Looking back 20 years, the story is one of increasing demand for social housing, with supply struggling to keep up. All of the increase in the English dwelling stock since 2001 has come from the private sector. Despite policies requiring a percentage of housing to be ‘affordable’, the number of social rented homes fell from 4.2 million homes in 2001 to 3.9 million in 2008, but recovered to 4 million homes by 2017. Capital grants for house building have been cut from around 90% in 1998 to around 25%, and thus much housing association building is funded from private borrowing.  

Still, there has been a gradual uplift in council homes following enabling legislation in the Localism Act; around 2,700 homes have been built by local authorities per annum since 2011. Councils are exploring alternative ways of delivering housing and just under a half of councils have set up local housing companies.

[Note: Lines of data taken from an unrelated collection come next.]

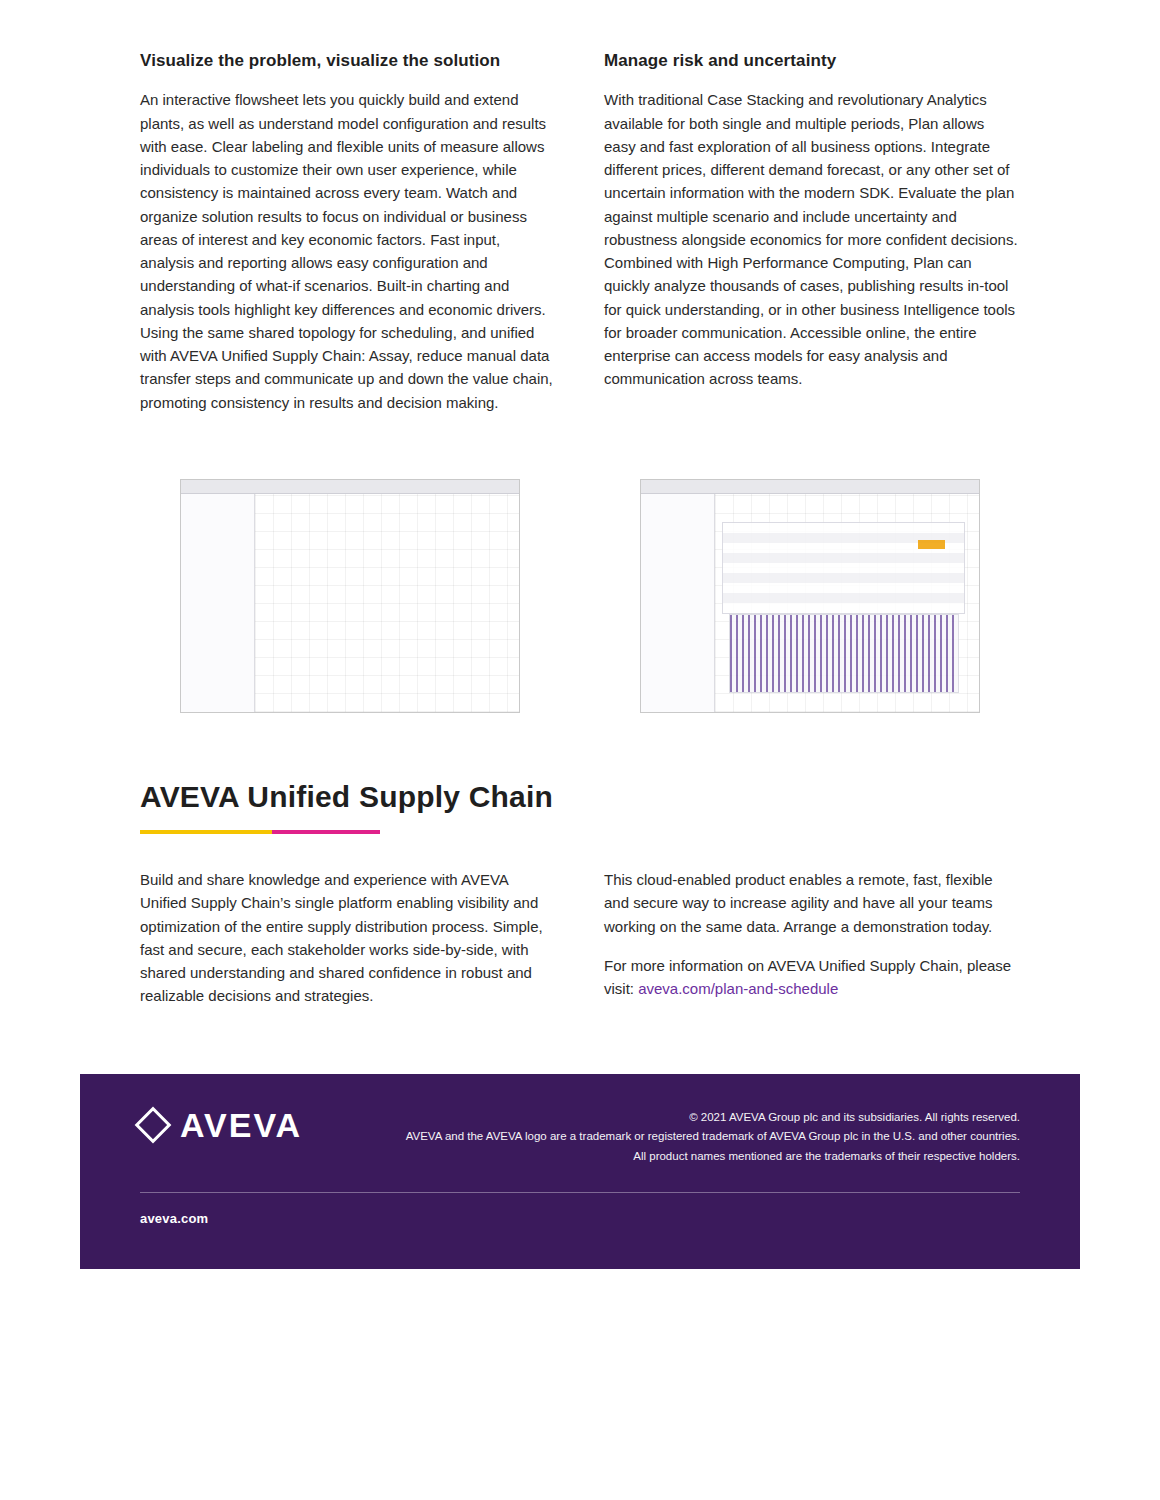Visualize the problem, visualize the solution
An interactive flowsheet lets you quickly build and extend plants, as well as understand model configuration and results with ease. Clear labeling and flexible units of measure allows individuals to customize their own user experience, while consistency is maintained across every team. Watch and organize solution results to focus on individual or business areas of interest and key economic factors. Fast input, analysis and reporting allows easy configuration and understanding of what-if scenarios. Built-in charting and analysis tools highlight key differences and economic drivers. Using the same shared topology for scheduling, and unified with AVEVA Unified Supply Chain: Assay, reduce manual data transfer steps and communicate up and down the value chain, promoting consistency in results and decision making.
Manage risk and uncertainty
With traditional Case Stacking and revolutionary Analytics available for both single and multiple periods, Plan allows easy and fast exploration of all business options. Integrate different prices, different demand forecast, or any other set of uncertain information with the modern SDK. Evaluate the plan against multiple scenario and include uncertainty and robustness alongside economics for more confident decisions. Combined with High Performance Computing, Plan can quickly analyze thousands of cases, publishing results in-tool for quick understanding, or in other business Intelligence tools for broader communication. Accessible online, the entire enterprise can access models for easy analysis and communication across teams.
AVEVA Unified Supply Chain
Build and share knowledge and experience with AVEVA Unified Supply Chain’s single platform enabling visibility and optimization of the entire supply distribution process. Simple, fast and secure, each stakeholder works side-by-side, with shared understanding and shared confidence in robust and realizable decisions and strategies.
This cloud-enabled product enables a remote, fast, flexible and secure way to increase agility and have all your teams working on the same data. Arrange a demonstration today.
For more information on AVEVA Unified Supply Chain, please visit: aveva.com/plan-and-schedule
AVEVA
© 2021 AVEVA Group plc and its subsidiaries. All rights reserved.
AVEVA and the AVEVA logo are a trademark or registered trademark of AVEVA Group plc in the U.S. and other countries.
All product names mentioned are the trademarks of their respective holders.
aveva.com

There might also be significant (and potentially gentrifying) estate regeneration allowing existing estates to be rebuilt with even more homes, as part of local authority regeneration and placemaking objectives. However, estate regeneration is not without its own challenges. Proposals for financing such schemes, and delivering additional social housing through maximised densities and increased development, often conflict with the views of local residents. The move to ballots and local referendums to decide the outcome encapsulate this tension.

By 2040, councils seem likely once again to have a bigger role in social housing delivery, alongside housing associations and others. However, a huge resurgence in social housing build looks as unlikely in the next 20 years as it has been in the last two decades. The trend is towards more private rented provision (PRS) and a professionalisation of PRS landlords as we write elsewhere. However, the major shortfall in supply means we can’t rule out a radical change in policy of the sort promoted by Jeremy Corbyn.